Task brief - Starting at the first entry, print everything through the last exactly.

Data supplied -
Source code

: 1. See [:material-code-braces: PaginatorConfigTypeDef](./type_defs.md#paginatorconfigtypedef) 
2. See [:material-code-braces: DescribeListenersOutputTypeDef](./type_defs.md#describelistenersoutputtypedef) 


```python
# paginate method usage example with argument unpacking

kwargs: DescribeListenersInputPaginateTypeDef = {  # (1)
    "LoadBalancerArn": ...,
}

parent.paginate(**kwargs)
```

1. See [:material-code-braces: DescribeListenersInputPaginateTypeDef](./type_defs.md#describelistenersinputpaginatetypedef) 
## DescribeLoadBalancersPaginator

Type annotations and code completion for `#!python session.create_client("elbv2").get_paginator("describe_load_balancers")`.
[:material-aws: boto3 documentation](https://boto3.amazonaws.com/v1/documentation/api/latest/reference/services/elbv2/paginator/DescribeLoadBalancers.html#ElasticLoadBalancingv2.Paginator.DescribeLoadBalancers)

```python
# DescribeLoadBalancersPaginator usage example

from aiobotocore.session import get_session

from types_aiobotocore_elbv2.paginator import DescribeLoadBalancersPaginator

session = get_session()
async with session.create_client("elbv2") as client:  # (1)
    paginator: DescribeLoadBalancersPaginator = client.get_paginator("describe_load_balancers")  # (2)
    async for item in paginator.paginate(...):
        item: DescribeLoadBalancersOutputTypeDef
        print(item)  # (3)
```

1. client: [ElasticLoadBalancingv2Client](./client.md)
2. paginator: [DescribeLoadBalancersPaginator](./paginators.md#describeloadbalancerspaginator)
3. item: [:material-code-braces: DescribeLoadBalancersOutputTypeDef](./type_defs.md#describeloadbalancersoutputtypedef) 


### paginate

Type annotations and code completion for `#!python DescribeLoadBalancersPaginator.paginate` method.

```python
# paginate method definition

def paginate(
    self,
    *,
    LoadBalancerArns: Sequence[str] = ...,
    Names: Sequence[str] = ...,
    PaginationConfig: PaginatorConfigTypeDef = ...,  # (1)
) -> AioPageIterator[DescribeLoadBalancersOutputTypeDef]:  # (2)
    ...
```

Your solution -
Source code

: 1. See [:material-code-braces: PaginatorConfigTypeDef](./type_defs.md#paginatorconfigtypedef) 
2. See [:material-code-braces: DescribeListenersOutputTypeDef](./type_defs.md#describelistenersoutputtypedef) 


```python
# paginate method usage example with argument unpacking

kwargs: DescribeListenersInputPaginateTypeDef = {  # (1)
    "LoadBalancerArn": ...,
}

parent.paginate(**kwargs)
```

1. See [:material-code-braces: DescribeListenersInputPaginateTypeDef](./type_defs.md#describelistenersinputpaginatetypedef) 
## DescribeLoadBalancersPaginator

Type annotations and code completion for `#!python session.create_client("elbv2").get_paginator("describe_load_balancers")`.
[:material-aws: boto3 documentation](https://boto3.amazonaws.com/v1/documentation/api/latest/reference/services/elbv2/paginator/DescribeLoadBalancers.html#ElasticLoadBalancingv2.Paginator.DescribeLoadBalancers)

```python
# DescribeLoadBalancersPaginator usage example

from aiobotocore.session import get_session

from types_aiobotocore_elbv2.paginator import DescribeLoadBalancersPaginator

session = get_session()
async with session.create_client("elbv2") as client:  # (1)
    paginator: DescribeLoadBalancersPaginator = client.get_paginator("describe_load_balancers")  # (2)
    async for item in paginator.paginate(...):
        item: DescribeLoadBalancersOutputTypeDef
        print(item)  # (3)
```

1. client: [ElasticLoadBalancingv2Client](./client.md)
2. paginator: [DescribeLoadBalancersPaginator](./paginators.md#describeloadbalancerspaginator)
3. item: [:material-code-braces: DescribeLoadBalancersOutputTypeDef](./type_defs.md#describeloadbalancersoutputtypedef) 


### paginate

Type annotations and code completion for `#!python DescribeLoadBalancersPaginator.paginate` method.

```python
# paginate method definition

def paginate(
    self,
    *,
    LoadBalancerArns: Sequence[str] = ...,
    Names: Sequence[str] = ...,
    PaginationConfig: PaginatorConfigTypeDef = ...,  # (1)
) -> AioPageIterator[DescribeLoadBalancersOutputTypeDef]:  # (2)
    ...
```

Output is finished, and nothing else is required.